The news: Target struggled in Q1 as economic uncertainty and the backlash against its diversity, equity, and inclusion (DEI) rollback led shoppers to visit and spend less.
- Comparable store sales slumped 5.7% YoY in the quarter, which was only partially offset by a 4.7% jump in comparable digital sales. Overall, comparable sales fell 3.8%—a bigger decline than analysts expected.
- Profits were also considerably softer than anticipated, which Target blamed on higher markdowns and supply chain and fulfillment expenses. Adjusted earnings per share (EPS) came in at $1.30, well below estimates for $1.61.
The tough quarter led Target to cut its full-year forecast: It now expects a low-single-digit sales decline, a downgrade from its prior expectation for about 1% growth. Adjusted EPS in the $7 to $9 range is estimated, compared with $8.80 to $9.80 previously.
Tariffs take their toll: Tariffs are challenging Target’s performance on two fronts. On the demand side, uncertainty and concern over price hikes are sharply curbing discretionary spending—a problem for a retailer that relies on those purchases for two-thirds of its sales. On the supply side, half of Target’s merchandise comes from outside the US, with 30% of its private label products originating from China. That makes the retailer more exposed to tariffs than the likes of Walmart, which sources just one-third of its items from international markets and generates more revenues from essentials like groceries.
While the retailer was cagey about price hikes, it didn’t rule them out, calling them a “last resort” following other tariff mitigation strategies such as supplier negotiations, adjusting its assortment, and moving production to other countries.
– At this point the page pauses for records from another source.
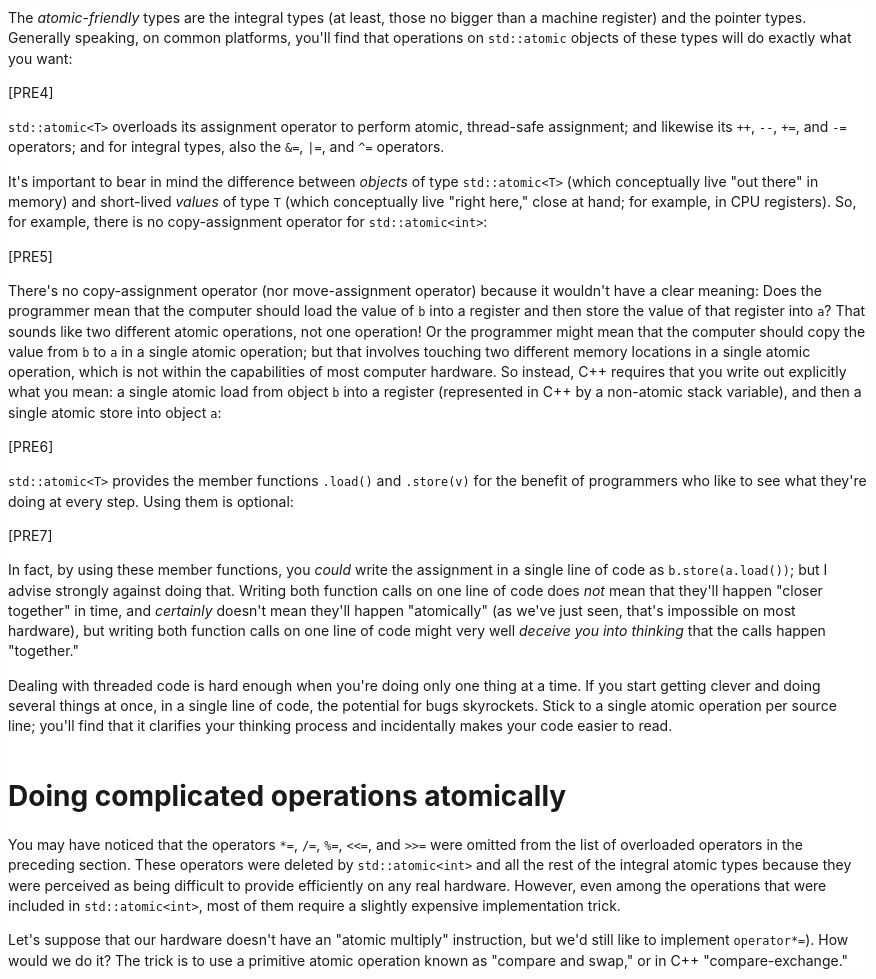 The *atomic-friendly* types are the integral types (at least, those no bigger than a machine register) and the pointer types. Generally speaking, on common platforms, you'll find that operations on `std::atomic` objects of these types will do exactly what you want:

[PRE4]

`std::atomic<T>` overloads its assignment operator to perform atomic, thread-safe assignment; and likewise its `++`, `--`, `+=`, and `-=` operators; and for integral types, also the `&=`, `|=`, and `^=` operators.

It's important to bear in mind the difference between *objects* of type `std::atomic<T>` (which conceptually live "out there" in memory) and short-lived *values* of type `T` (which conceptually live "right here," close at hand; for example, in CPU registers). So, for example, there is no copy-assignment operator for `std::atomic<int>`:

[PRE5]

There's no copy-assignment operator (nor move-assignment operator) because it wouldn't have a clear meaning: Does the programmer mean that the computer should load the value of `b` into a register and then store the value of that register into `a`? That sounds like two different atomic operations, not one operation! Or the programmer might mean that the computer should copy the value from `b` to `a` in a single atomic operation; but that involves touching two different memory locations in a single atomic operation, which is not within the capabilities of most computer hardware. So instead, C++ requires that you write out explicitly what you mean: a single atomic load from object `b` into a register (represented in C++ by a non-atomic stack variable), and then a single atomic store into object `a`:

[PRE6]

`std::atomic<T>` provides the member functions `.load()` and `.store(v)` for the benefit of programmers who like to see what they're doing at every step. Using them is optional:

[PRE7]

In fact, by using these member functions, you *could* write the assignment in a single line of code as `b.store(a.load())`; but I advise strongly against doing that. Writing both function calls on one line of code does *not* mean that they'll happen "closer together" in time, and *certainly* doesn't mean they'll happen "atomically" (as we've just seen, that's impossible on most hardware), but writing both function calls on one line of code might very well *deceive you into thinking* that the calls happen "together."

Dealing with threaded code is hard enough when you're doing only one thing at a time. If you start getting clever and doing several things at once, in a single line of code, the potential for bugs skyrockets. Stick to a single atomic operation per source line; you'll find that it clarifies your thinking process and incidentally makes your code easier to read.

# Doing complicated operations atomically

You may have noticed that the operators `*=`, `/=`, `%=`, `<<=`, and `>>=` were omitted from the list of overloaded operators in the preceding section. These operators were deleted by `std::atomic<int>` and all the rest of the integral atomic types because they were perceived as being difficult to provide efficiently on any real hardware. However, even among the operations that were included in `std::atomic<int>`, most of them require a slightly expensive implementation trick.

Let's suppose that our hardware doesn't have an "atomic multiply" instruction, but we'd still like to implement `operator*=`). How would we do it? The trick is to use a primitive atomic operation known as "compare and swap," or in C++ "compare-exchange."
Political pressure is undoubtedly top of mind, but so too is the simple fact that higher prices are unlikely to strengthen Target’s appeal to cost-conscious shoppers.
The DEI conundrum: While the macroeconomic environment isn’t doing Target any favors, its own missteps—particularly on the DEI front—are making an already difficult situation worse. In a rare admission, CEO Brian Cornell noted that the economic boycotts following Target’s DEI rollback contributed to its weak Q1 performance, although that doesn’t appear to have shifted the company’s current stance on such policies.
The hit to Target’s brand reputation will complicate its efforts to win back shoppers and regain market share, which slid during the quarter.
- Target lost share in 20 of the 35 merchandising divisions it tracks over the last three months, COO Rick Gomez said on the company’s earnings call.
- The retailer is trying to regain momentum by adding more low-cost items and displaying them prominently in its stores—but even the prospect of a good deal may not be enough to sway consumers who see its DEI backtracking as a betrayal.
Our take: Target is mired in a mess that’s partly of its own making. While the retailer is trying to climb out of the hole by investing in stores, expanding private label partnerships with companies like Disney, Champion, and Kate Spade, and boosting its ecommerce capabilities, those efforts have yet to deliver the turnaround Target needs.
Target is clearly hoping that a cheap, trendy product assortment will get shoppers to overcome any personal misgivings around its corporate policies. But the more it tries to ignore consumers’ feelings, the harder it will be to win back their trust—and to offset the looming impact of tariffs on its business.